De Cuzco viajamos a Puno en bus nocturno (a partir de aquí nos desplazamos así), los buses son económicos y "cómodos". En Puno aunque estamos ya adaptados seguimos notando un poco el soroche, tener en cuenta que Puno está a más de 3900 m. Con una embarcación visitamos el Lago Titi-Caca, dentro del lago navegable más alto del mundo visitamos las islas de Uros que son unas pequeñas islas flotantes hechas por la gente amontonando cañas y reponiendo en la superficie según se van pudriendo las cañas del fondo, todo un espectáculo.
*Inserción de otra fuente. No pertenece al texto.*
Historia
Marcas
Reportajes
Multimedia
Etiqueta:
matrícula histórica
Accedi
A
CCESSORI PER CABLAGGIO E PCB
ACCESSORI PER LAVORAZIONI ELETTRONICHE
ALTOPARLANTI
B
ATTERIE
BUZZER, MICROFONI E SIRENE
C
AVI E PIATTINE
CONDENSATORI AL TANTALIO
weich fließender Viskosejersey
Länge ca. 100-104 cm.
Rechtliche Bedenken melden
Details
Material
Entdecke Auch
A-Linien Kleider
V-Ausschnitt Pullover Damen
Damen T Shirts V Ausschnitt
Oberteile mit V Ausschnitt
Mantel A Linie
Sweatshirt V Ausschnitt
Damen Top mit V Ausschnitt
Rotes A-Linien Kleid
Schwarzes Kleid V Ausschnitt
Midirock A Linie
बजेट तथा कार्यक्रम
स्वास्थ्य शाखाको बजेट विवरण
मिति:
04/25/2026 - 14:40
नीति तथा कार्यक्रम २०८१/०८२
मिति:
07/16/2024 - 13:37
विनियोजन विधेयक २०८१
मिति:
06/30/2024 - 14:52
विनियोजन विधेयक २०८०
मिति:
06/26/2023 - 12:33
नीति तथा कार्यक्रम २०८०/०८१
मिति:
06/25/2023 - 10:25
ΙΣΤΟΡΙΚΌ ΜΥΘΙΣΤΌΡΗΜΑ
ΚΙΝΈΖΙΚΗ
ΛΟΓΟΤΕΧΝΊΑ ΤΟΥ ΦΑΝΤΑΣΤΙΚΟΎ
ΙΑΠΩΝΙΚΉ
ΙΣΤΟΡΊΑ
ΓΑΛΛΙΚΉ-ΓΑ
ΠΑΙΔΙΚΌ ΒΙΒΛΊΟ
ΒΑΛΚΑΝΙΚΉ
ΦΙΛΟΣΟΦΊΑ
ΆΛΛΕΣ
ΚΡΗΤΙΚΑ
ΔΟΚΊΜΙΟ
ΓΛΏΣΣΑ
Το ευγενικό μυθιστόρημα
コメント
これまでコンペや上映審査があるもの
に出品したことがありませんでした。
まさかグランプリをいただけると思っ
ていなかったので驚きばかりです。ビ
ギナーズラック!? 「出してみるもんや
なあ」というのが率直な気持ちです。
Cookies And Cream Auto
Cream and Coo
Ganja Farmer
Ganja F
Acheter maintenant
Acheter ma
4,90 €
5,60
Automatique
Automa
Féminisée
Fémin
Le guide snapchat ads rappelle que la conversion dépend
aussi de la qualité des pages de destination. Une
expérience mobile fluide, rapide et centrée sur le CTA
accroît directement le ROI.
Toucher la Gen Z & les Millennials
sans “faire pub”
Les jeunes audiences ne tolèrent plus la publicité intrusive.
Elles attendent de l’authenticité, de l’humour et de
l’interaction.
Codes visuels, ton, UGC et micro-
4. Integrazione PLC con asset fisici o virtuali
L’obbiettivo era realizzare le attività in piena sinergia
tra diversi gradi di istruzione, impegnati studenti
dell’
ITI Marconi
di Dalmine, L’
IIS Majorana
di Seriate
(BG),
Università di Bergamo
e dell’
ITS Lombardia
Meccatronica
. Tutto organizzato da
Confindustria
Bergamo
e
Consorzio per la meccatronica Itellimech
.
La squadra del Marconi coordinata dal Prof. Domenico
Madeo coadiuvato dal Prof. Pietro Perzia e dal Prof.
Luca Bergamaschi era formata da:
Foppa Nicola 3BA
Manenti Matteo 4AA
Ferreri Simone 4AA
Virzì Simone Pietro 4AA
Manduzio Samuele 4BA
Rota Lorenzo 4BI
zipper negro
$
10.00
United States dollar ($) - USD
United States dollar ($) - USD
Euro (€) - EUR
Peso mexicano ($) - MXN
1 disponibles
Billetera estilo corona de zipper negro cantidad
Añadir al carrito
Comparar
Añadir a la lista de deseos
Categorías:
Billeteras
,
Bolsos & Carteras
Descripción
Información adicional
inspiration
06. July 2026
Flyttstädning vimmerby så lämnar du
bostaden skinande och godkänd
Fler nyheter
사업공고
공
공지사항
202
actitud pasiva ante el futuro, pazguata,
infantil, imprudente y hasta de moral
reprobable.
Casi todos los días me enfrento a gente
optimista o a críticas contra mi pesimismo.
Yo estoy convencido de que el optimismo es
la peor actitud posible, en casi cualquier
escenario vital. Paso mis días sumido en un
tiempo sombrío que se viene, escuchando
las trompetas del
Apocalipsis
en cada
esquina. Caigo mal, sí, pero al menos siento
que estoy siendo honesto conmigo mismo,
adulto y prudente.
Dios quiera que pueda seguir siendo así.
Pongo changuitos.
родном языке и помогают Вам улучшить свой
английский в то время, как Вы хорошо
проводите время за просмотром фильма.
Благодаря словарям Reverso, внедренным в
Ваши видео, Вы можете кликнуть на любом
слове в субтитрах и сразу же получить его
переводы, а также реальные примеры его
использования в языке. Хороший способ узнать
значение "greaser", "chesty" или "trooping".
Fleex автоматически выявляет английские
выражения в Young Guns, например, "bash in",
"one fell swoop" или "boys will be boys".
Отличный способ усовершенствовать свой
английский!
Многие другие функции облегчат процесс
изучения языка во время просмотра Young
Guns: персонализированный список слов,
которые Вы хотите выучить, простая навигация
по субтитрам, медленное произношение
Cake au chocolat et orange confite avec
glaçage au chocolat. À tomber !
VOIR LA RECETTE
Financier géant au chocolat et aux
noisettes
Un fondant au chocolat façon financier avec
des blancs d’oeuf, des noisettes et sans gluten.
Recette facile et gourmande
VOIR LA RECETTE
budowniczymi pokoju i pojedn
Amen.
Ese mismo día en la isla de Amantaní dormimos en casa de lugareños que nos trataron fenomenal.

Llegamos a Arequipa que es conocida como la ciudad blanca por sus casas construidas con piedra volcánica blanca y custodiada por el volcán Misti (un pico de casi 6000m). Desde Arequipa en buses poco fiables y con la gente del lugar (gente amabilísima) visitamos el cañón del Colca, desde grandes cañones  y alojados en miraderos con más de 1000 m de caída debajo de nuestros pies observamos a los imponentes cóndores que nos pasan al ladito, es una sensación genial que te pone el corazón encogido.

Ya abandonamos los Andes (como me acordé de mi bici) y en la costa visitamos Pisco, la reserva de Paracas, las islas Ballestas donde la cantidad de osos marinos, aves,etc... nos cautivó para terminar el viaje en Trujillo y después en las paradisiacas playas de Huanchaco donde descansamos antes de poner rumbo a Lima y el posterior regreso a Madrid.

La sensación general ha sido genial, viajar con tu compañera de viaje (así llamo a la persona que es mi apoyo) por rincones del mundo y descubrir algo tan grato como Perú es.......no sé explicarlo. Y uno se viene con la sensación de querer más de sudamérica, pero bueno ya será con mochila o con alforjas.